Kushina kembali kediamannya, disambut oleh pelayan pribadinya yang sejak tadi menunggu kepulangannya. Begitu dia melewat ruang terbuka menghadap ke taman, dia melihat menantunya itu sedang minum teh sendirian. Taman di rumahnya sangat tertata, dia berdiri cukup lama melihat sang menantu yang tenang sambil melihat bunga matahari yang bergoyang karena angin. 

"Sudah berapa lama dia di sana?" 

Pelayan itu memandang Hinata sebelum menjawab pertanyaan Kushina. "Terhitung dua jam, Yang Mulia." 

Kushina tak beranjak, dia mengamati dengan penilaian yang berbeda. Sepenuhnya dia tidak membenci perempuan itu, tetapi dendam itu membekas layaknya belati di hatinya, tajam maka bila tergores sedikit saja rasanya menyakitkan. 

"Siapkan cangkir satu lagi, aku ingin duduk minum teh bersamanya." 

Tanpa menunggu balasan sang pelayan pribadinya, Kushina pergi menemui Hinata yang langsung berdiri karena terkejut dengan kedatangan ibu mertuanya. Dia pikir, dia akan dimarahi karena keluar dari kamarnya hanya sekadar minum teh, setelah Naruto menyetujuinya. Walaupun begitu, laki-laki itu masih tidak mau menemuinya, sehingga membuatnya selalu bertanya-tanya mengenai penjara di rumah ini. 

"Apa kamu tidak suka aku datang kemari?" 

"Tidak. Saya sangat senang Anda ada di sini." 

Kushina melirik sebentar, sebelum akhirnya dia menyuruh Hinata kembali duduk di tempatnya. Pelayan yang tadi pun datang dengan cangkir baru untuk Kushina, menuangkan teh di cangkir itu. Keduanya tak keburu mencairkan suasana. Masih mengamati bunga yang sama karena angin menerpanya. 

"Pasti kamu tidak nyaman tinggal di sini setelah menikah," Hinata mengepalkan tinjunya, sementara Kushina melirik sejenak. Dia dapat merasakan ketidaksukaan dari apa yang Kushina katakan. "Aku memberikan beberapa tugas kepadanya. Sejujurnya, tidak sekalipun aku menerima hubungan kalian berdua bahkan sebelum kalian terlahir kembali. Setiap melihatmu, hatiku terasa tersayat-sayat. Aku kehilangan putra dan laki-laki yang aku cintai. Apa kamu tahu berapa banyak klanmu merenggut apa yang aku cintai?" mata Kushina berkaca-kaca. "Aku tidak tahu, siapa yang mencoba melawan takdir. Aku atau kalian berdua." 

Hinata tidak tahu apa-apa. Soal klannya atau soal dia di kehidupan sebelumnya.

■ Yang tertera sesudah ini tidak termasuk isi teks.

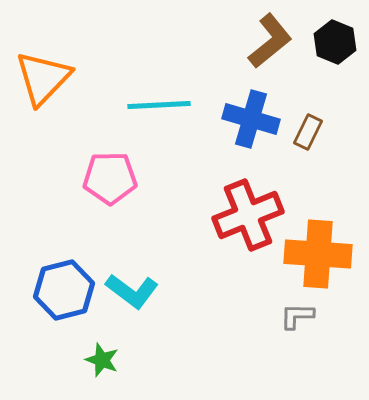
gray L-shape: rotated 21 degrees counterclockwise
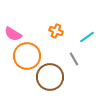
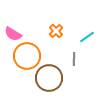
orange cross: rotated 24 degrees clockwise
gray line: rotated 32 degrees clockwise
brown circle: moved 1 px left, 1 px down
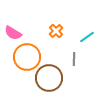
pink semicircle: moved 1 px up
orange circle: moved 1 px down
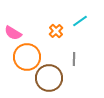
cyan line: moved 7 px left, 16 px up
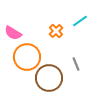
gray line: moved 2 px right, 5 px down; rotated 24 degrees counterclockwise
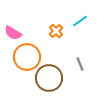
gray line: moved 4 px right
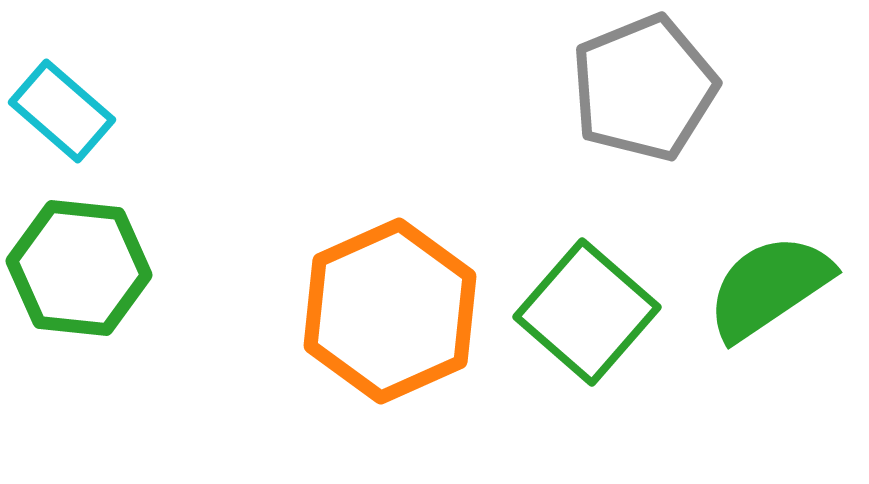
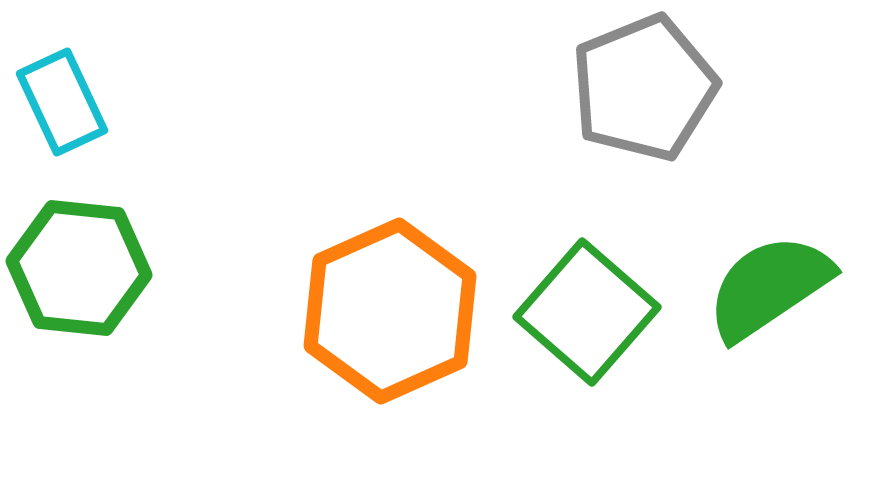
cyan rectangle: moved 9 px up; rotated 24 degrees clockwise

Dia hidup dengan banyak kesialan dan ketidakberuntungan yang dihadapinya. Kalau saja Naruto tidak ada di sekitarnya, dia mungkin sudah menyerah. Benar, Naruto selalu ada di mana pun ketika aku tidak sanggup menghadapi ketidakseimbangan itu. 

Kushina berdiri setelah dia meminum habis tehnya, tanpa sepatah kata yang dapat dia dengar dari Hinata, menantunya. Namun di perjalanan menuju ruang pribadinya, dia berpapasan dengan putranya yang terlihat tampak lelah. 

"Pergilah bersamanya, meskipun sangat berat, aku tidak berhak mencegahnya. Jangan menahannya hanya karena aku tidak mendapatkan cintaku. Pergilah bersamanya, dan pulanglah kapan pun ketika kalian ingin pulang." 

Dia melewati putranya, lantas menjatuhkan diri untuk duduk di pojok ruangan sambil memeluk kedua lututnya. Ruang yang gelap tampaknya lebih baik karena bisa menyembunyikannya dari kesedihan. Seluruh hatinya dipenuhi oleh kehampaan, yang bahkan Kushina sangat merasa kebingungan, apa yang bisa dia lakukan. Setiap kali melihat orang-orang di sekitarnya, dia tidak dapat merasa bahagia. Dia pikir kelahiran putranya akan membuatnya lebih baik, tetapi sepertinya bukan itu yang dibutuhkannya. 

"Minato," gumamnya sampai dia benar-benar ketiduran.